Some universities have announced that spelling and grammar (i.e. morphology and syntax) are not all that important, but quality of thought is. Up to a point, Lord Copper.
Ancient Greeks were fascinated by language and invented much of the terminology in which we still talk about it. Protagoras (5th century bc) first classified nouns as masculine, feminine and ‘things’ (neuter). Aristotle (4th c. bc) defined articles, nouns, conjunctions and verbs, and talked of vowels, consonants, syllables and inflections as well as groups of words producing a collective meaning (‘utterance’), noting that ‘there can be utterance without verbs’. Dionysius from Thrace (2nd c. bc) divided nouns into cases (nominative, vocative, etc.), and singular and plural.
They also argued intensely about words and word-formation. Apollonius ‘Duskolos’ (‘Grouch’, 2nd c. ad) pointed out that traditional orthography demonstrated that there were historical reasons behind word-formation and spelling. These generated rules, from which one could identify spelling errors. Without rules, one could not do that. This, he argued, also applied to the meaning of words, i.e. there was such a thing as right and wrong usage. Exceptions, as ever, simply proved that rules existed.

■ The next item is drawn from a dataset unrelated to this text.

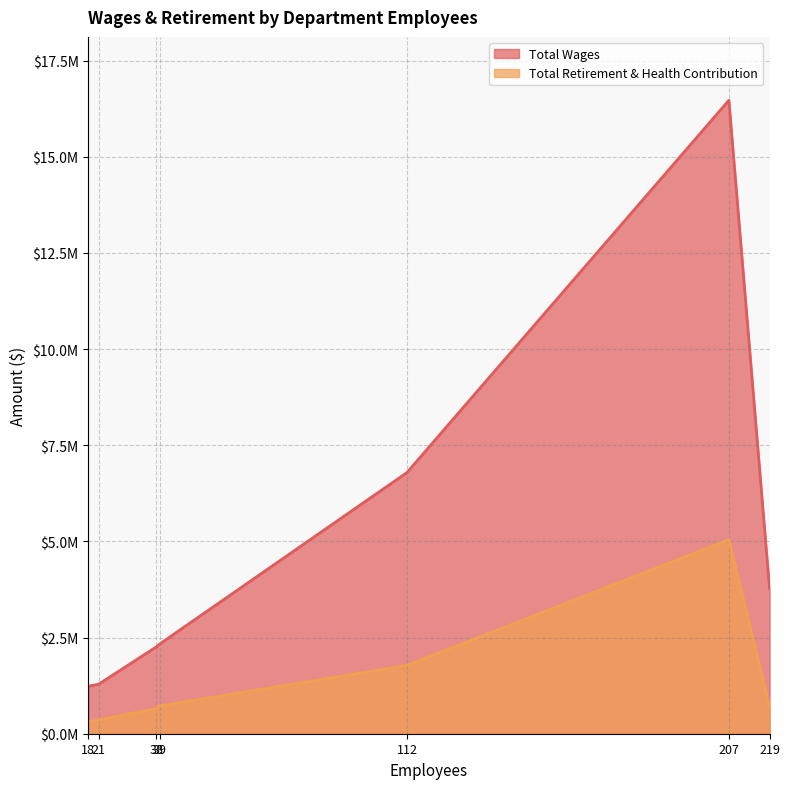

What is the difference between the maximum and minimum values in the Total Wages series?

15234221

The consequence of this focus is that the education system was dominated by mastering words: syllables and endings (morphology), pronunciation, meaning, spelling and reciting. Get those right and you were on the way to becoming a master of the spoken word. Syntax, i.e. rules of sentence structure, was a post-classical invention. It was irrelevant to writing beautifully.
Where does that leave the universities? They look to develop clarity and precision of thought. Spelling is a convention (Latin conuenio, ‘I agree’); so, for the most part, are the meanings of words. They represent agreed standards. To get them wrong suggests a lack of precision.